Arithmetic operations propagate NAT tokens by performing a logical or of the two operands NAT conditions, and the result of the operation is the value of the destination NAT token.

Only instructions whose destination is a integer or floating point register can propagate the NAT token. The exception are compare operations, which set their predicate targets to false when a NAT exception is encountered.

When a compiler moves a load instruction ahead of the basic block to which it belongs two conditions arise:

  1. It can be proved that the load can execute safely.
  2. A speculative load can be issued, and a speculative check instruction is placed in the original location of the load.

IA-64 explicitly provides a speculation check instruction, chk.s. This instruction has two arguments, a register and a memory address. When the speculation check is encountered, the NAT token of the register is checked. If it is not set, no operation takes place. Otherwise, execution is transferred to the location specified by the second argument. The check does not consume a clock cycle, and subsequent arguments that use the value of the register can execute in the same clock cycle as the check.

The second argument refers to the starting location of recovery code. The compiler is responsible for generating a sequence of code that will successfully execute the load if it speculatively failed, as well as any code that executed on the improper speculative load. The recovery code is responsible for restoring the correctness of the program.

The following example from [1] shows the effect of speculative control code:

Original Order Reordered with Speculation
(p1) br.cond label   ld8.s r1 = [r9]
ld8 r1 = [r9] ld8.s r2 = [r8]
ld8 r2 = [r8] add r3 = r1, r2
add R3 = r1, r2 (p1) br.cond label
chk.s r3, recover

Data Speculation

It is possible that the compiler may need to move a load instruction ahead of a store instruction that may cause a potential conflict. It may be possible for the compiler to prove that no conflict exists, but as is often the case with pointers, the dependency remains ambiguous.

The following is an example from [1]:

unsigned char flag;
int test (int *a, *b)
 {
   if (*a)
        flag += 1;
   return (*b - 1);
 }

It is unlikely that *b will point to the global variable flag. However, the compiler must honor the potential dependency, and schedule the load of b after storing the incremented value of flag. IA-64 provides an instruction for advanced speculative loading allowing the data dependency to be broken, and allowing the scheduling of the load of *b prior to the store of flag. The following is the compiled code:

{
    ld1      rf = [radd_f]   // ld flag
    ld8      ra = [radd_a]   // ld *a
    ld8.a    rb = [radd_b]   // ld.a *b
} {
    cmp.eq   p1 = ra, 0      // cmp *a==0
} {
    (p1) add rf = rf, 1      // flag += 1
} {
    (p1) st1 [radd_f] = rf   // st flag
    ld.c     rb = [radd_b]   // chk *b
    add      ret0 = rb, 1    // *b - 1
    br.ret
}

ALAT

The ALAT (Advanced Load Address Table) detects collisions between advanced loads and stores. The following is an example ALAT table entry:

   Register #      Address      Size  

This entry stores the target register executing the speculative load, a portion of the physical address of the load target, and the byte size of the load quantity.

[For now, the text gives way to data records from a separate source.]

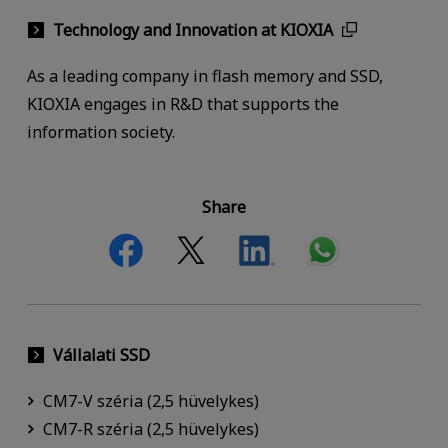
Technology and Innovation at KIOXIA
As a leading company in flash memory and SSD,
KIOXIA engages in R&D that supports the
information society.
Share
Vállalati SSD
CM7-V széria (2,5 hüvelykes)
CM7-R széria (2,5 hüvelykes)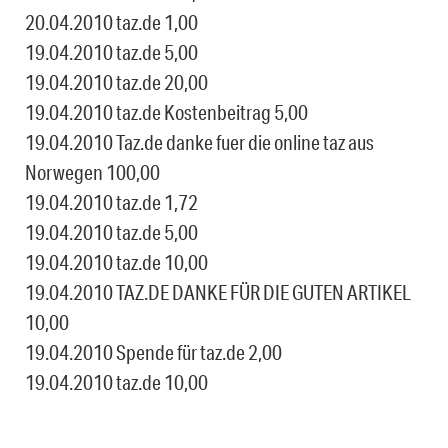
20.04.2010 taz.de 1,00
19.04.2010 taz.de 5,00
19.04.2010 taz.de 20,00
19.04.2010 taz.de Kostenbeitrag 5,00
19.04.2010 Taz.de danke fuer die online taz aus
Norwegen 100,00
19.04.2010 taz.de 1,72
19.04.2010 taz.de 5,00
19.04.2010 taz.de 10,00
19.04.2010 TAZ.DE DANKE FÜR DIE GUTEN ARTIKEL
10,00
19.04.2010 Spende für taz.de 2,00
19.04.2010 taz.de 10,00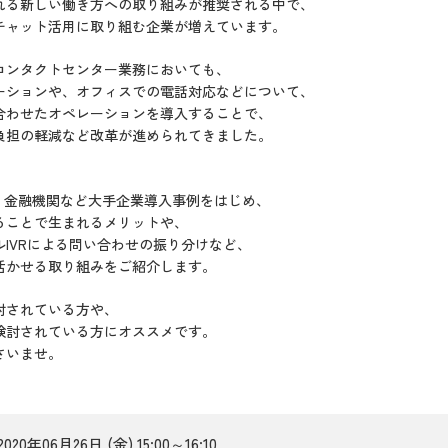
れる新しい働き方への取り組みが推奨される中で、
チャット活用に取り組む企業が増えています。
コンタクトセンター業務においても、
ーションや、オフィスでの電話対応などについて、
合わせたオペレーションを導入することで、
負担の軽減など改革が進められてきました。
、金融機関など大手企業導入事例をはじめ、
ることで生まれるメリットや、
IVRによる問い合わせの振り分けなど、
活かせる取り組みをご紹介します。
討されている方や、
検討されている方にオススメです。
さいませ。
2020年06月26日 (金) 15:00～16:10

When an advanced load is executed, it checks for any existing entries for the same register, and overwrites those entries if necessary.

Store instructions pass the physical address to the ALAT which removes any matching entries from the table.

Finally, when the speculative check is performed, the ALAT is searched for an appropriate entry. If it exists, then the speculative load succeeded, and the memory remained unchanged. If there is no entry, it was removed by a store instruction, hence a collision. The speculative check then reloads the value into the target register, and any subsequent instructions with data dependencies must wait until the load is completed.

Additionally, the ALAT requires no state saves on context switch. Upon a context switch, the ALAT is cleared. Upon return from the context switch, any outstanding speculative loads must execute recovery code, but the recovery penalty is considered much smaller than cold cache effects from context switch.

The compiler is also provided with instructions such as ld.c.clr and chk.a.clr for specifying when ALAT entries are no longer needed.